The ground most relied on in favor of a reversal of the judgment of the state court is its refusal to give effect to the judgments obtained in the circuit court of the United States against some of the present plaintiffs by Miles, a grantee of the present defendants. It is argued that the judgments in favor of Miles conclusively showed that some of these plaintiffs had no title, and that, as all these plaintiffs claimed under one title in the present suit, the judgment below in their favor must be reversed as to all of them. As the present defendants did not claim under Miles, and were not parties to his suits, it is difficult to see how judgments in those suits could have any effect as evidence for or against them, by way of estoppel or otherwise. But it is certain that they neither had nor claimed any interest in the title acquired by Miles under those judgments.

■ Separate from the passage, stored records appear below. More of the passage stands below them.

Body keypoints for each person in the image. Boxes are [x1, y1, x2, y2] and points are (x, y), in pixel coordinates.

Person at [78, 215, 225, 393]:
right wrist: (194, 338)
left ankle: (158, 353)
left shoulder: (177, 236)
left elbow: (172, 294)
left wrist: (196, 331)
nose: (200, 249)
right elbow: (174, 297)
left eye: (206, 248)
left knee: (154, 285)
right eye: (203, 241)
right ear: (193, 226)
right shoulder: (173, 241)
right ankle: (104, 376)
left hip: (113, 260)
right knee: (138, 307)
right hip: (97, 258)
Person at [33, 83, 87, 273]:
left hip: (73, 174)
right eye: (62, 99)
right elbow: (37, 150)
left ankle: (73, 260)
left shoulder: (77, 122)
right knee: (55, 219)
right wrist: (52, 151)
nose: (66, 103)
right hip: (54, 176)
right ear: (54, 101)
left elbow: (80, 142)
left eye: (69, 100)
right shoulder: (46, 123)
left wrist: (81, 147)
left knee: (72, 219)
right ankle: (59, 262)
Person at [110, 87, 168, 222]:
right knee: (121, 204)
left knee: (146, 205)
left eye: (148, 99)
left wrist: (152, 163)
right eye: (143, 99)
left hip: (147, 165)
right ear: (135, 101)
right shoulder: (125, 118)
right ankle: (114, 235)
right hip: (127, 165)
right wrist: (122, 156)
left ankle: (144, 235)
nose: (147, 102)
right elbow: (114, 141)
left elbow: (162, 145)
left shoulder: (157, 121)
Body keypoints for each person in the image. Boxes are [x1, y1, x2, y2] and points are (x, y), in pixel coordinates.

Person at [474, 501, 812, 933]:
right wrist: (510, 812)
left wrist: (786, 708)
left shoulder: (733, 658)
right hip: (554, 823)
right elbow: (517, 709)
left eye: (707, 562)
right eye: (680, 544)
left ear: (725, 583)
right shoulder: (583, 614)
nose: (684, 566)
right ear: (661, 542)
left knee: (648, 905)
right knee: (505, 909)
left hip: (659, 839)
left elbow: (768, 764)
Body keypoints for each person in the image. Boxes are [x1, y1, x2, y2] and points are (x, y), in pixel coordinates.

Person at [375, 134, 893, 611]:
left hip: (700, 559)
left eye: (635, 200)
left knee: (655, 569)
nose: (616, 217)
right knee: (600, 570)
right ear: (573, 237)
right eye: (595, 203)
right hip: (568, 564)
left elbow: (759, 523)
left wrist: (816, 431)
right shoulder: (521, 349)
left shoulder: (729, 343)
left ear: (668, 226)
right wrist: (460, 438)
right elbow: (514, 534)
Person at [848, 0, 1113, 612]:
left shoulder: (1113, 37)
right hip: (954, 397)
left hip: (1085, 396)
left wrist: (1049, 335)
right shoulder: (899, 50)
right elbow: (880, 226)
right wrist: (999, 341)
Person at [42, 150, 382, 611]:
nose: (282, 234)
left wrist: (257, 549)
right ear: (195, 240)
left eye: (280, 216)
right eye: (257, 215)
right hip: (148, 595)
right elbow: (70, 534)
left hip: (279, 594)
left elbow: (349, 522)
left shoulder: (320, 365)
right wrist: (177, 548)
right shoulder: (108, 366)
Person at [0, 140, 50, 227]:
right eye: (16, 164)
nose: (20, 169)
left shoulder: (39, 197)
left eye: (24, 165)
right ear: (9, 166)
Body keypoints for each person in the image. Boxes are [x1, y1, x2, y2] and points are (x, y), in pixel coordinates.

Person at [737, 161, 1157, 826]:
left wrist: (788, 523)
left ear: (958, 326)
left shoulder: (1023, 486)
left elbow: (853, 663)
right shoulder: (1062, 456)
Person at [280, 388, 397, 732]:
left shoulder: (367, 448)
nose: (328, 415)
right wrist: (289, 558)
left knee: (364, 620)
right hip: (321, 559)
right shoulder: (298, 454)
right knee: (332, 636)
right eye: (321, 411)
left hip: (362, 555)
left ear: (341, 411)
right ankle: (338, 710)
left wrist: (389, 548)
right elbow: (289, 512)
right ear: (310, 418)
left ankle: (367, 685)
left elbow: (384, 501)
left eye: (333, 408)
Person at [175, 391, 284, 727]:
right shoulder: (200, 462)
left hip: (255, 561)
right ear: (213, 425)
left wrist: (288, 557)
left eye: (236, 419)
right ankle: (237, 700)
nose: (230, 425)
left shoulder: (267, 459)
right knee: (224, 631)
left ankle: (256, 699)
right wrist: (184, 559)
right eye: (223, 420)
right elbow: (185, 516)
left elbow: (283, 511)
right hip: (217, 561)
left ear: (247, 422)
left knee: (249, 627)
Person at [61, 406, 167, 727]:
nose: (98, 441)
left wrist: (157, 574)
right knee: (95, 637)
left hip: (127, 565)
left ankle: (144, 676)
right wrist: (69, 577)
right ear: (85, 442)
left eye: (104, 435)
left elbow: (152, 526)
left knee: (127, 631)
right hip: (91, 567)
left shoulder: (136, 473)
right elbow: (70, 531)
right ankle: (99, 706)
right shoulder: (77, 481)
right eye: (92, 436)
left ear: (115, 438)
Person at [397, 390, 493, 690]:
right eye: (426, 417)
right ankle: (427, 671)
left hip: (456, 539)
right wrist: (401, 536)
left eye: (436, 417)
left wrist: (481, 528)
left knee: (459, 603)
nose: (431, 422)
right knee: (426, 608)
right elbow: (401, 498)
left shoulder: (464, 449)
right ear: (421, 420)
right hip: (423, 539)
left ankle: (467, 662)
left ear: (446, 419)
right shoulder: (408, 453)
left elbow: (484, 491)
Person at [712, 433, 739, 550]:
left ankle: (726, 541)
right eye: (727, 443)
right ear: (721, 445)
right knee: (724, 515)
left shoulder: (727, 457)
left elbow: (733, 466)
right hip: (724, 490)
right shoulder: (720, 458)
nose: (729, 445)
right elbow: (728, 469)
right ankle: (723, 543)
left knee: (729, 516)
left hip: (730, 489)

It is well settled that, in order to give this court jurisdiction to review a judgment of a state court against a title or right set up or claimed under a statute of, or an authority exercised under, the United States, that title or right must be one of the plaintiff in error, and not of a third person onl. Owings v. Norwood, 5 Cranch, 344; Montgomery v. Hernandez, 12 Wheat. 129, 132; Henderson v. Tennessee, 10 How. 311; Hale v. Gaines, 22 How. 144, 160; Long v. Converse, 91 U.S. 105. The title set up by the defendants being that of a third person, in which they have no interest, the writ of error is dismissed for want of jurisdiction.

1

Dismissing appeal from 42 N. W. Rep. 1044.